* **WHAT IS EXPECTED**: Write out every entry below word for word, leaving nothing out.
[ENTRIES PROVIDED — start]
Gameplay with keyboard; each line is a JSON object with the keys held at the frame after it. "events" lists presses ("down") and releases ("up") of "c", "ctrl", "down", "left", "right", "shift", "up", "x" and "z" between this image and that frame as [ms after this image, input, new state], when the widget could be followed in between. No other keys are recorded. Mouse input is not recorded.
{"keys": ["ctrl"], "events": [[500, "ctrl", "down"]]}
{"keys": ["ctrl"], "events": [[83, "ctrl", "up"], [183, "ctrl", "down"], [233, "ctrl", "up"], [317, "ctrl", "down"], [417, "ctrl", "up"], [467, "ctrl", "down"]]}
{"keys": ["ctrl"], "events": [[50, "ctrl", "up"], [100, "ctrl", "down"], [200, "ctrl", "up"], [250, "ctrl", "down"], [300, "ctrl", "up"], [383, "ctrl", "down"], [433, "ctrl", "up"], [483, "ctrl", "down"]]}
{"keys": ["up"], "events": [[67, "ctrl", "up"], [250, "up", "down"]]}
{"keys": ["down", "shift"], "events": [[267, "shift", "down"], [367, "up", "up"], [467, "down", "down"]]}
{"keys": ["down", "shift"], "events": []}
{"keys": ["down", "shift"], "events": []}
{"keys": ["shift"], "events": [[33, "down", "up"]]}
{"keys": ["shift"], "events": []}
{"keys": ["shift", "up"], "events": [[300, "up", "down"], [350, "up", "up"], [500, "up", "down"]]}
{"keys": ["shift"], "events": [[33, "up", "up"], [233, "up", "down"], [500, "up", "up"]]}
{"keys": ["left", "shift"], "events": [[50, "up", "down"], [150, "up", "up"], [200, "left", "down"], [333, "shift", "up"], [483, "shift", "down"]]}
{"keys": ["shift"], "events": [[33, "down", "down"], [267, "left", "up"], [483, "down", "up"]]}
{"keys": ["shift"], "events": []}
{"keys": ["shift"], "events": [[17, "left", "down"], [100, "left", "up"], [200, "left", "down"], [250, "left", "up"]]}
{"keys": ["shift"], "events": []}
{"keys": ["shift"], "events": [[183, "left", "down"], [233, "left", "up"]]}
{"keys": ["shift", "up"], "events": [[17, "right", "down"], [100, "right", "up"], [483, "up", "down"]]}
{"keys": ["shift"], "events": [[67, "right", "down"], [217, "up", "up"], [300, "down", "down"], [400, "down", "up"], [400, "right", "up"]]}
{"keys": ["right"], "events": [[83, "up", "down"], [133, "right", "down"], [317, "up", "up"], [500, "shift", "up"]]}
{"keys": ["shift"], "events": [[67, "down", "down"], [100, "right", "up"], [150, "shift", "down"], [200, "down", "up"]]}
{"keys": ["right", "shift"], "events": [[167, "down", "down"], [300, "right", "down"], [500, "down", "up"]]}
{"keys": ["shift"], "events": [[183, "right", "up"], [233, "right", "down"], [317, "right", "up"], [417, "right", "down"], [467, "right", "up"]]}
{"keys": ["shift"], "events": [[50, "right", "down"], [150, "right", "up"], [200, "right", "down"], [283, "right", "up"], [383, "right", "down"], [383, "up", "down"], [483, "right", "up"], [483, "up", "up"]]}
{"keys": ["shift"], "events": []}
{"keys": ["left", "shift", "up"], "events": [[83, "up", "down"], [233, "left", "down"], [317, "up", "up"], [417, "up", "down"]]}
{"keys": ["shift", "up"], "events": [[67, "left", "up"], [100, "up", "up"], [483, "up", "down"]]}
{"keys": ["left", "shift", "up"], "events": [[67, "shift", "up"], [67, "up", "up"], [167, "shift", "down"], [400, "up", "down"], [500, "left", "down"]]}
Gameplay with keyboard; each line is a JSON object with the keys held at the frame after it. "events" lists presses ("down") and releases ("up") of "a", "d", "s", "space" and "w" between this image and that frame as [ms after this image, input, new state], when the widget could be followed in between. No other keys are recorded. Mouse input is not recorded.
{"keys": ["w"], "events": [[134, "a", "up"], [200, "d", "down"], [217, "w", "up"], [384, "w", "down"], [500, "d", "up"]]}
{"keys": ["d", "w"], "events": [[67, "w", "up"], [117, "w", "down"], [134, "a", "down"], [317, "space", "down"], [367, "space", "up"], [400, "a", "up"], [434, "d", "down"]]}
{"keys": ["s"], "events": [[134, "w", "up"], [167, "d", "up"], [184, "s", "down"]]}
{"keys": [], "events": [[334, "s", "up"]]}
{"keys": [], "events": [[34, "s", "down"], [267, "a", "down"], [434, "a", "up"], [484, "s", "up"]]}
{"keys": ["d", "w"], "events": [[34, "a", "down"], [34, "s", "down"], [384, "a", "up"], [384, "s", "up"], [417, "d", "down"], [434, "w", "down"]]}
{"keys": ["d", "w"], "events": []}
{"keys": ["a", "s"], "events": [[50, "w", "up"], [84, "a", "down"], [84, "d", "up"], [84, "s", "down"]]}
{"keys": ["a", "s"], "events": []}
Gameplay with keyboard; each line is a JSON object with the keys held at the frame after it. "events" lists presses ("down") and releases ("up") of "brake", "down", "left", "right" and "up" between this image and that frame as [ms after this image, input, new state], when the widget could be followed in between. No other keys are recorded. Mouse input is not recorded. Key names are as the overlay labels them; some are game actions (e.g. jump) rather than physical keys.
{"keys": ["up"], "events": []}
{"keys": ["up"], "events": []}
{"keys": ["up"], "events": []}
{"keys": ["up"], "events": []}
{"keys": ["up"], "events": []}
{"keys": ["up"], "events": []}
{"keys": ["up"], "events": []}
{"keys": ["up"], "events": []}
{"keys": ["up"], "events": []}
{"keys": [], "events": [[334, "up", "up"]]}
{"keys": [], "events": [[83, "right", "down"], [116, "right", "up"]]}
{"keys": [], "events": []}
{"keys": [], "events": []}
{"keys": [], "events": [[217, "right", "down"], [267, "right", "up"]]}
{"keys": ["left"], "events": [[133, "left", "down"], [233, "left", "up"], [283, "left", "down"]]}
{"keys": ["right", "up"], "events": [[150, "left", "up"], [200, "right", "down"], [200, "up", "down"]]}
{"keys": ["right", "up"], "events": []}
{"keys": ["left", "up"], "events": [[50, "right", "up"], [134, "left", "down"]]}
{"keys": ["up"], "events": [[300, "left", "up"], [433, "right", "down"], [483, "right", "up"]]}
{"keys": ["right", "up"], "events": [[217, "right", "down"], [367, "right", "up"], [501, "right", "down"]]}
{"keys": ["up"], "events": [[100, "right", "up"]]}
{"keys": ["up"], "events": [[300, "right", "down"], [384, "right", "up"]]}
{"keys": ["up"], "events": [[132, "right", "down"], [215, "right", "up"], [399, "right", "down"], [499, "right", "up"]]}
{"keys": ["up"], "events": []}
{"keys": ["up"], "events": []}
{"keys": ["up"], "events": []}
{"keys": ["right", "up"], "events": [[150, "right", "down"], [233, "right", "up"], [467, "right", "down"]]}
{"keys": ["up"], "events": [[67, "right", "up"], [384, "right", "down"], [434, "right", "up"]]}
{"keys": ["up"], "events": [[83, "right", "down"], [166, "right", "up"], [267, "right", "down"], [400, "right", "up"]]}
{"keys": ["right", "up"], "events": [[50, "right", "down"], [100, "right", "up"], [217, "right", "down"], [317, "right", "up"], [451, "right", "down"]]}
[ENTRIES PROVIDED — finish]
* **RESULT OF THIS EXERCISE**:
Gameplay with keyboard; each line is a JSON object with the keys held at the frame after it. "events" lists presses ("down") and releases ("up") of "c", "ctrl", "down", "left", "right", "shift", "up", "x" and "z" between this image and that frame as [ms after this image, input, new state], when the widget could be followed in between. No other keys are recorded. Mouse input is not recorded.
{"keys": ["ctrl"], "events": [[500, "ctrl", "down"]]}
{"keys": ["ctrl"], "events": [[83, "ctrl", "up"], [183, "ctrl", "down"], [233, "ctrl", "up"], [317, "ctrl", "down"], [417, "ctrl", "up"], [467, "ctrl", "down"]]}
{"keys": ["ctrl"], "events": [[50, "ctrl", "up"], [100, "ctrl", "down"], [200, "ctrl", "up"], [250, "ctrl", "down"], [300, "ctrl", "up"], [383, "ctrl", "down"], [433, "ctrl", "up"], [483, "ctrl", "down"]]}
{"keys": ["up"], "events": [[67, "ctrl", "up"], [250, "up", "down"]]}
{"keys": ["down", "shift"], "events": [[267, "shift", "down"], [367, "up", "up"], [467, "down", "down"]]}
{"keys": ["down", "shift"], "events": []}
{"keys": ["down", "shift"], "events": []}
{"keys": ["shift"], "events": [[33, "down", "up"]]}
{"keys": ["shift"], "events": []}
{"keys": ["shift", "up"], "events": [[300, "up", "down"], [350, "up", "up"], [500, "up", "down"]]}
{"keys": ["shift"], "events": [[33, "up", "up"], [233, "up", "down"], [500, "up", "up"]]}
{"keys": ["left", "shift"], "events": [[50, "up", "down"], [150, "up", "up"], [200, "left", "down"], [333, "shift", "up"], [483, "shift", "down"]]}
{"keys": ["shift"], "events": [[33, "down", "down"], [267, "left", "up"], [483, "down", "up"]]}
{"keys": ["shift"], "events": []}
{"keys": ["shift"], "events": [[17, "left", "down"], [100, "left", "up"], [200, "left", "down"], [250, "left", "up"]]}
{"keys": ["shift"], "events": []}
{"keys": ["shift"], "events": [[183, "left", "down"], [233, "left", "up"]]}
{"keys": ["shift", "up"], "events": [[17, "right", "down"], [100, "right", "up"], [483, "up", "down"]]}
{"keys": ["shift"], "events": [[67, "right", "down"], [217, "up", "up"], [300, "down", "down"], [400, "down", "up"], [400, "right", "up"]]}
{"keys": ["right"], "events": [[83, "up", "down"], [133, "right", "down"], [317, "up", "up"], [500, "shift", "up"]]}
{"keys": ["shift"], "events": [[67, "down", "down"], [100, "right", "up"], [150, "shift", "down"], [200, "down", "up"]]}
{"keys": ["right", "shift"], "events": [[167, "down", "down"], [300, "right", "down"], [500, "down", "up"]]}
{"keys": ["shift"], "events": [[183, "right", "up"], [233, "right", "down"], [317, "right", "up"], [417, "right", "down"], [467, "right", "up"]]}
{"keys": ["shift"], "events": [[50, "right", "down"], [150, "right", "up"], [200, "right", "down"], [283, "right", "up"], [383, "right", "down"], [383, "up", "down"], [483, "right", "up"], [483, "up", "up"]]}
{"keys": ["shift"], "events": []}
{"keys": ["left", "shift", "up"], "events": [[83, "up", "down"], [233, "left", "down"], [317, "up", "up"], [417, "up", "down"]]}
{"keys": ["shift", "up"], "events": [[67, "left", "up"], [100, "up", "up"], [483, "up", "down"]]}
{"keys": ["left", "shift", "up"], "events": [[67, "shift", "up"], [67, "up", "up"], [167, "shift", "down"], [400, "up", "down"], [500, "left", "down"]]}
Gameplay with keyboard; each line is a JSON object with the keys held at the frame after it. "events" lists presses ("down") and releases ("up") of "a", "d", "s", "space" and "w" between this image and that frame as [ms after this image, input, new state], when the widget could be followed in between. No other keys are recorded. Mouse input is not recorded.
{"keys": ["w"], "events": [[134, "a", "up"], [200, "d", "down"], [217, "w", "up"], [384, "w", "down"], [500, "d", "up"]]}
{"keys": ["d", "w"], "events": [[67, "w", "up"], [117, "w", "down"], [134, "a", "down"], [317, "space", "down"], [367, "space", "up"], [400, "a", "up"], [434, "d", "down"]]}
{"keys": ["s"], "events": [[134, "w", "up"], [167, "d", "up"], [184, "s", "down"]]}
{"keys": [], "events": [[334, "s", "up"]]}
{"keys": [], "events": [[34, "s", "down"], [267, "a", "down"], [434, "a", "up"], [484, "s", "up"]]}
{"keys": ["d", "w"], "events": [[34, "a", "down"], [34, "s", "down"], [384, "a", "up"], [384, "s", "up"], [417, "d", "down"], [434, "w", "down"]]}
{"keys": ["d", "w"], "events": []}
{"keys": ["a", "s"], "events": [[50, "w", "up"], [84, "a", "down"], [84, "d", "up"], [84, "s", "down"]]}
{"keys": ["a", "s"], "events": []}
Gameplay with keyboard; each line is a JSON object with the keys held at the frame after it. "events" lists presses ("down") and releases ("up") of "brake", "down", "left", "right" and "up" between this image and that frame as [ms after this image, input, new state], when the widget could be followed in between. No other keys are recorded. Mouse input is not recorded. Key names are as the overlay labels them; some are game actions (e.g. jump) rather than physical keys.
{"keys": ["up"], "events": []}
{"keys": ["up"], "events": []}
{"keys": ["up"], "events": []}
{"keys": ["up"], "events": []}
{"keys": ["up"], "events": []}
{"keys": ["up"], "events": []}
{"keys": ["up"], "events": []}
{"keys": ["up"], "events": []}
{"keys": ["up"], "events": []}
{"keys": [], "events": [[334, "up", "up"]]}
{"keys": [], "events": [[83, "right", "down"], [116, "right", "up"]]}
{"keys": [], "events": []}
{"keys": [], "events": []}
{"keys": [], "events": [[217, "right", "down"], [267, "right", "up"]]}
{"keys": ["left"], "events": [[133, "left", "down"], [233, "left", "up"], [283, "left", "down"]]}
{"keys": ["right", "up"], "events": [[150, "left", "up"], [200, "right", "down"], [200, "up", "down"]]}
{"keys": ["right", "up"], "events": []}
{"keys": ["left", "up"], "events": [[50, "right", "up"], [134, "left", "down"]]}
{"keys": ["up"], "events": [[300, "left", "up"], [433, "right", "down"], [483, "right", "up"]]}
{"keys": ["right", "up"], "events": [[217, "right", "down"], [367, "right", "up"], [501, "right", "down"]]}
{"keys": ["up"], "events": [[100, "right", "up"]]}
{"keys": ["up"], "events": [[300, "right", "down"], [384, "right", "up"]]}
{"keys": ["up"], "events": [[132, "right", "down"], [215, "right", "up"], [399, "right", "down"], [499, "right", "up"]]}
{"keys": ["up"], "events": []}
{"keys": ["up"], "events": []}
{"keys": ["up"], "events": []}
{"keys": ["right", "up"], "events": [[150, "right", "down"], [233, "right", "up"], [467, "right", "down"]]}
{"keys": ["up"], "events": [[67, "right", "up"], [384, "right", "down"], [434, "right", "up"]]}
{"keys": ["up"], "events": [[83, "right", "down"], [166, "right", "up"], [267, "right", "down"], [400, "right", "up"]]}
{"keys": ["right", "up"], "events": [[50, "right", "down"], [100, "right", "up"], [217, "right", "down"], [317, "right", "up"], [451, "right", "down"]]}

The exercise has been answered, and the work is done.